Michael Roberts Blog

What a load of greedy rubbish!

The UK’s Financial Times has just published a letter from 20 economists demanding that the 50p in the £ top rate of tax in the UK charged on those earning more than £150,000 a year be abolished.  These eminent people tell us that: “the fragile state of the UK economy” requires it.  Apparently, cutting the rate of tax for those reaching £150,000 a year in income (and remember this rate only applies to that part of income that is above that level) will help restore economic growth in Britain – but not investing more, not cutting taxes for the poorest working families, not reversing cuts in public spending or the reductions in public services.  No, just cut the top rate of tax for the richest earners.

These economists go on to argue that Britain’s 50p income tax rate for those earning more than £150,000 a year “is doing lasting damage to the UK economy” because the UK now has “one of the highest personal tax regimes in the industrialsied world, making it less competitive internationally and less attractive as a destination for foreign investment and talented workers”.

What rubbish!   First, the UK rate is not among the highest in the OECD.   According to the OECD, there are at least six other countries with the same or higher top income tax rate:  Austria, Belgium, Denmark, Japan, Netherlands and Sweden.  And what’s more, the UK rate only applies to the top 1% of income earners or 328,000 people.  So it applies to people who earn at least five times the average gross wages of an adult full-time worker in the UK.  The top rates in these other countries are applied to income earners on way less than that multiple of the average.  In the case of Denmark, Belgium and the Netherlands, it applies to all average income earners.

So, in no way is the UK personal top tax rate out of line.    On the contrary, it is very mild.   Moreover, the UK  is  not a high personal tax economy that would dissuade all these rich people from coming here to help us out with their great skills.  If that were true, why don’t all the rich Scandinavians come here as our top rate is lower than theirs!  They don’t because even rich people don’t decide where to work or live just on some top rate of tax.

Again, according to the OECD, the average personal income tax rate in the UK is 25.5% for a single person with no children and 24% for a one-earner married couple with two children.  There are 12 OECD countries with higher rates for single earners and ten for married couples with children.  When all sorts of local and central taxes on labour income are included along with social security payments, the average wage earner in the UK pays 37.5% in taxes.  That compares with 35.2% in ‘low tax’ America.    But the rate is higher in Austria, Belgium, Czech republic, Denmark, Estonia, Finland, France, Germany, Greece, Hungary, Iceland, Ireland, Italy, Netherlands, Norway, Portugal, Slovakia, Spain, Sweden and even Turkey!   Where Britons pay much more is in VAT, petroleum tax, transport fares, airport charges and utility bills.  And remember, many of those countries paying higher taxes get much better public services and benefits by paying more.
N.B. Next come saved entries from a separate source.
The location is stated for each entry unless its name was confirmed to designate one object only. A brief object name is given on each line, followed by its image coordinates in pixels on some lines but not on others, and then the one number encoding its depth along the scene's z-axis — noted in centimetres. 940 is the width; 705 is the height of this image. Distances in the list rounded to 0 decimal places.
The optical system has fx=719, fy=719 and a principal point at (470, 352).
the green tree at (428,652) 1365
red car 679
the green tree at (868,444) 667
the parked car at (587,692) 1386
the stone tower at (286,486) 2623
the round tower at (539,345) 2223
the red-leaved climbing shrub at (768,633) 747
Moreover, all the economies with a higher top rate of personal tax than the UK are growing faster, not slower (even Japan if you exclude the effect of the earthquake and tsunami).   And all of them have higher living standards by any way you want to measure it.  So it seems that a high rate of personal tax for top earners is no dampener of growth or living standards.
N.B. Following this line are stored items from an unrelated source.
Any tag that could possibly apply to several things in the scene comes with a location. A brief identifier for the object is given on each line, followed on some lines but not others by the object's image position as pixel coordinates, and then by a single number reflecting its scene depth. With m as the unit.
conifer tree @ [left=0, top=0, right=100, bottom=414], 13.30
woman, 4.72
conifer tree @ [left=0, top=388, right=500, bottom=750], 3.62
The reality is that the most of the rich people in the UK, as elsewhere, are not even subject to this tax as they ‘earn’ their money through profits from their companies, dividends on their shares, or capital gains or interest on their investments.  They don’t ‘earn’ much from actual work.   Most of these top income earners are either bankers who also get huge pension contributions and share options, so that actual wages are a small part of their annual ‘compensation’.  Others are the so-called fat cats in the top echelons of the public sector (heads of the national health service, schools and colleges and various government agencies and political departments).  They should be paying more tax, shouldn’t they?   And are any these groups of ‘talented people’ really desperately needed to get the UK economy going?

The demand for a cut in the rate for the top 1% of British income earners  is just so much greed and hogwash.